WRITTEN TASK 1: In the text about Dundas & Wilson, which firm did Dundas and Wilson merge with in May 2014?

TEXT EXCERPT section start

Dundas & Wilson LLP was a commercial UK law firm with offices in Edinburgh, Glasgow, London and Aberdeen.

In May 2014 Dundas and Wilson merged with CMS Cameron McKenna.

In 2012 the firm was ranked in the Top 30 Firms in Europe for Innovation by the Financial Times.

Expertise

The independent legal directory Legal 500 ranked Dundas & Wilson as a Tier 1 firm in 2012 in the following areas:

Banking & Finance
Construction
Corporate & Commercial
Commercial Litigation
Commercial Property (Scotland)
Education
Employment
Energy (Excluding Oil & Gas)
Insolvency & Corporate Recovery
Intellectual Property
IT & Telecoms
Local Government
Pensions
Planning
Professional Negligence
Projects
Transport
Unit Trusts, OEICs and investment trusts

History

Dundas & Wilson traces its roots to 1759 when David Erskine founded his own legal practice in Edinburgh.  Sir James Dundas of Ochtertyre Clerk to the Signet subsequently joined the practice and, after the death of David Erskine, William Wilson joined the partnership to form Dundas & Wilson.  From at least 1841 the firm had offices at 16 Charlotte Square, Edinburgh.  The firm remained at the Square until 1991.

TEXT EXCERPT section end
DATA EXTRACTS section start

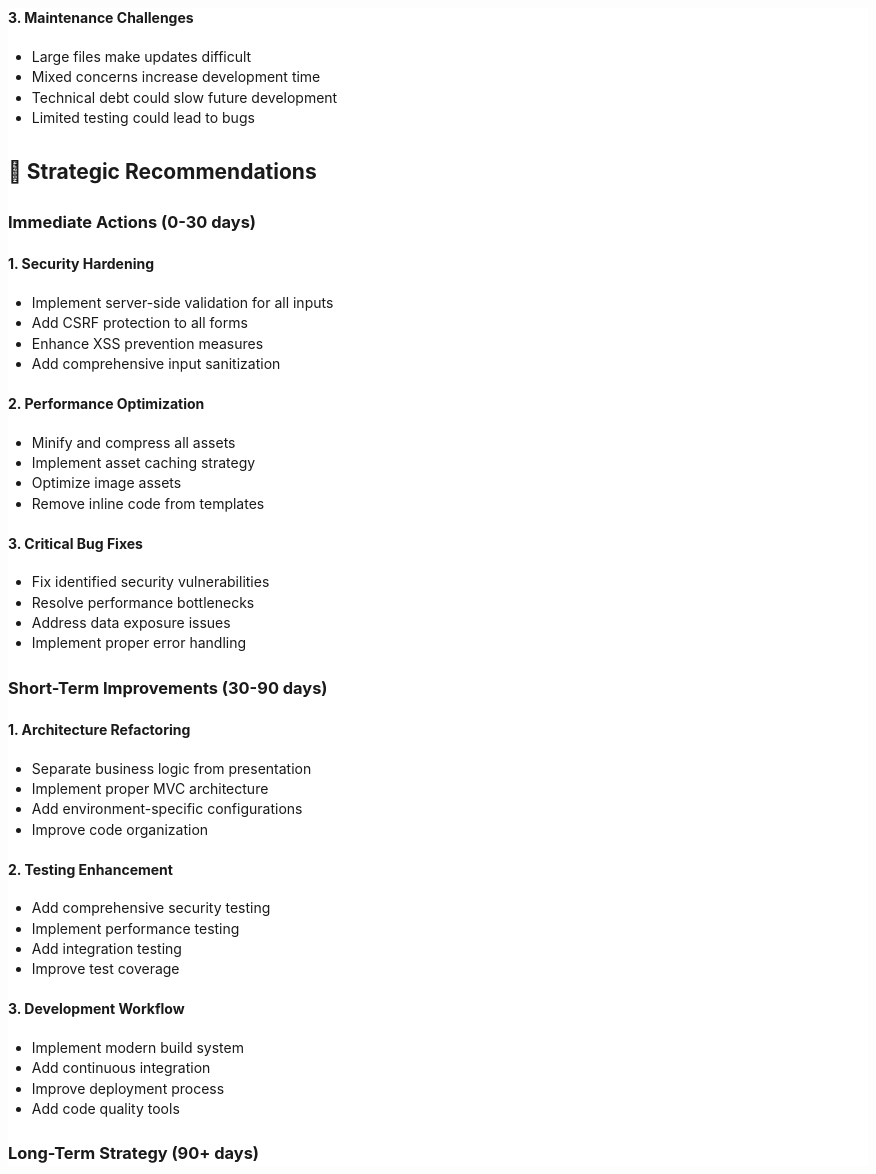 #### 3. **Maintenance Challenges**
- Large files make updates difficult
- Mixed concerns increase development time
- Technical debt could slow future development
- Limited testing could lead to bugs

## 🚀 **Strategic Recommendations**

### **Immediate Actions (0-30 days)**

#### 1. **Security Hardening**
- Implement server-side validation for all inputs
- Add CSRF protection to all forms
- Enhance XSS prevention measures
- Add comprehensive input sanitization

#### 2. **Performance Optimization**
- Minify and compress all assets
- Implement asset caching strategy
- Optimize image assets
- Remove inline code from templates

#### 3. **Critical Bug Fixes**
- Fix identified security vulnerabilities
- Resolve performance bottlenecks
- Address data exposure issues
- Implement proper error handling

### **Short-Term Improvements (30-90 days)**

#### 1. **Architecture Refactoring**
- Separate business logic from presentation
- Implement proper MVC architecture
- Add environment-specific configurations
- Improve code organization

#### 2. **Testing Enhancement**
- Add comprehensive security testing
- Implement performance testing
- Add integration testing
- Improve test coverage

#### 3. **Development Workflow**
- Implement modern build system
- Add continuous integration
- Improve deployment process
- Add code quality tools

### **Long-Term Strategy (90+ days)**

DATA EXTRACTS section end

WRITTEN TASK 2: In the records, swap "Large files" for "Oversized files" in the part that runs from the start of the records through the line containing "### **Immediate Actions (0-30 days)**", and give only that part with nothing else changed. Leave the pictures out of your answer.

ANSWER BOX 1: CMS Cameron McKenna

ANSWER BOX 2:
 #### 3. **Maintenance Challenges**
- Oversized files make updates difficult
- Mixed concerns increase development time
- Technical debt could slow future development
- Limited testing could lead to bugs

## 🚀 **Strategic Recommendations**

### **Immediate Actions (0-30 days)**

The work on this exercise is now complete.